I think there are three approaches a team could take:
(1) They could sign Jones to a 7.5M per year, 5 year offer sheet. This would cost a 1st, a 2nd, and a 3rd in 2017 (here's the 2016 compensation chart, thanks to Elliotte Friedman). The reason a team would choose a 5 year term instead of 6 or 7 years is because compensation, for draft pick purposes, is calculated as total compensation divided by the number of years OR 5, whichever is less. This means that a 6 or 7 year with the same AAV as a 5 year deal generally requires more compensation.

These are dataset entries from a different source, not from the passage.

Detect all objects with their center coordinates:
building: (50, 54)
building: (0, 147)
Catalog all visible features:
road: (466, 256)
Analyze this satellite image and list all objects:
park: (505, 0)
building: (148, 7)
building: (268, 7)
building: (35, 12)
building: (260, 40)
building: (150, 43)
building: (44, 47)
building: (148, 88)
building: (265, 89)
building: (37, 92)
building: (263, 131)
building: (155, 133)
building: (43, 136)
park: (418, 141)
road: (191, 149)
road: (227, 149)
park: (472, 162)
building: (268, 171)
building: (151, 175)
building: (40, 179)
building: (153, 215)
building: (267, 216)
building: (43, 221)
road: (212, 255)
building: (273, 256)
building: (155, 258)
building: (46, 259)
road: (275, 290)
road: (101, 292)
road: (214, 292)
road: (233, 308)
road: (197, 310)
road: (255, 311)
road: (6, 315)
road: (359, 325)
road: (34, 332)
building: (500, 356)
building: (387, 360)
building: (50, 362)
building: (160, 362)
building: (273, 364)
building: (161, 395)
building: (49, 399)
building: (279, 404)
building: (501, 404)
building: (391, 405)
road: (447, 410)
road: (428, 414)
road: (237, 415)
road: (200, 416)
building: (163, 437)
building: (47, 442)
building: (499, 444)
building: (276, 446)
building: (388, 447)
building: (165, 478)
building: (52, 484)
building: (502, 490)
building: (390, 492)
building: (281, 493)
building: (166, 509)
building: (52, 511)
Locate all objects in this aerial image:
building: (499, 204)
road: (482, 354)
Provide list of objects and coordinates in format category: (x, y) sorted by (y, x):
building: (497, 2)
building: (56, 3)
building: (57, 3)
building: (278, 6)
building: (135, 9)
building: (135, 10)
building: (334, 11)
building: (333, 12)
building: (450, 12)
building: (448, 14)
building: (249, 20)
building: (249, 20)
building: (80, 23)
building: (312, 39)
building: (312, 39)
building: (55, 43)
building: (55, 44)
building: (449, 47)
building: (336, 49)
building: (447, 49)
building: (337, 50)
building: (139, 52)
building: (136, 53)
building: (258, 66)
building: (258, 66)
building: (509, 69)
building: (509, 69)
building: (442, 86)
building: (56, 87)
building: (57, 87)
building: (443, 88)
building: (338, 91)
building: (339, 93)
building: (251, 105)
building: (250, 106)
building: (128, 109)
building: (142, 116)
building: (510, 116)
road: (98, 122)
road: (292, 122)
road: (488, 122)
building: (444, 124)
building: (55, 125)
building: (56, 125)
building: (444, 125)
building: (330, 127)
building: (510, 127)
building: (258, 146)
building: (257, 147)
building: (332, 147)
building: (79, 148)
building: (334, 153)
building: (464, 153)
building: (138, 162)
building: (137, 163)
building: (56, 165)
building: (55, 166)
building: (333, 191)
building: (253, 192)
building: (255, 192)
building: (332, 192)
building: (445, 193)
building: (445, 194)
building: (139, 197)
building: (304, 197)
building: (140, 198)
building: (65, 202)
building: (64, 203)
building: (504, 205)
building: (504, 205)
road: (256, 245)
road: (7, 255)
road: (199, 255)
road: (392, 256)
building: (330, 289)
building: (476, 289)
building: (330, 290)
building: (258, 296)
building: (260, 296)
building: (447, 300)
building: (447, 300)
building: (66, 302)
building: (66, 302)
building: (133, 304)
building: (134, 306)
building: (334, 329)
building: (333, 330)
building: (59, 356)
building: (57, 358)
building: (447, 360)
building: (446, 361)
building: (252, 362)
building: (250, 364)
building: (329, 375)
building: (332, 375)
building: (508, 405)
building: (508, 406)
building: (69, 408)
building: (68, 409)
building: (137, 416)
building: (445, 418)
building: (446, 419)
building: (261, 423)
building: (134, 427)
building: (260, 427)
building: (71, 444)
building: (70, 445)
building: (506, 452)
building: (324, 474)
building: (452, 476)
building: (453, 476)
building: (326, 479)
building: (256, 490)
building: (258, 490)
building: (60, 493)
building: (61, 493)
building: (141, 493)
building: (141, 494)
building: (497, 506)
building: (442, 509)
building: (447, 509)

(2) They could, knowing full well it would cost more in compensation, design an offer sheet where there's probably a greater chance Columbus matches BUT, if they don't, the acquiring team would be rewarded with Jones on a better contract. As an example, a team could sign Jones to a 7 year offer sheet at 6.6M per year, at a cost of 2-1sts, a 2nd and a 3rd. So they would be giving up an extra first, but if successful would have Jones signed for an extra two seasons and save 0.9M against their cap throughout the course of the contract.
(3) They could sign Jones to a 1 year, 9.3M offer sheet with a 6M signing bonus. First of all, given their cap situation, it would be difficult for Columbus to match that large an offer sheet. Secondly, because the Qualifying Offer for 2017/18 would only be 3.3M in this scenario**, the team retains some negotiating power on the next contract. When 2017 rolls around, the team could negotiate a 7 year contract (8, if they wait long enough) at a more friendly cap number.
This would result in a team owing identical compensation to that of scenario 2, but the team wouldn't quite have the same contract certainty. I think the risk would be worth it as they could potentially get 8 or 9 years of Jones vs. 7, probably at a lower cap hit for all but the first year. However, the possibility still exists that Jones leaves as soon as he's UFA eligible if he's not signed long term. A team may wish to somewhat limit their risk by sticking with an offer sheet in the 1st+2nd+3rd compensation bracket, using this structure as a guide. So, maybe something like 7.5M total on a one year deal, with 3.75M coming via signing bonus, and the other half via salary?
Scenario 3 seems like the best bet to me, when it comes to both actually getting the player and finding the best contract scenario, after year 1. The Oilers would have the cap room to do this, but it would be relatively tight and not allow much room for additional moves unless other salary is shed. Still, it would leave the forwards untouched, 4OV in the system, and address a significant need on RD.
I don't know if the Oilers will want to look at offer sheets, but unless they are able to sign Demers, they may find them to be the best option. Jones presents an interesting possibility, particularly given Edmonton's rumored interest in him earlier this season. If Jones doesn't catch a GM's eye, it's possible any of the scenarios could apply to one of
the other aforementioned players, though the details may have to be tweaked. As Lowetide famously says, we wait.
** As far as I can tell, this is an allowable contract under the CBA. If that is not the case, we can throw scenario 3 away. The section re: Qualifying Offers is contained in Article 10.2 of the CBA, and says that a QO for a player in Jones's situation would be 100% of the player's Paragraph 1 Salary from the previous season.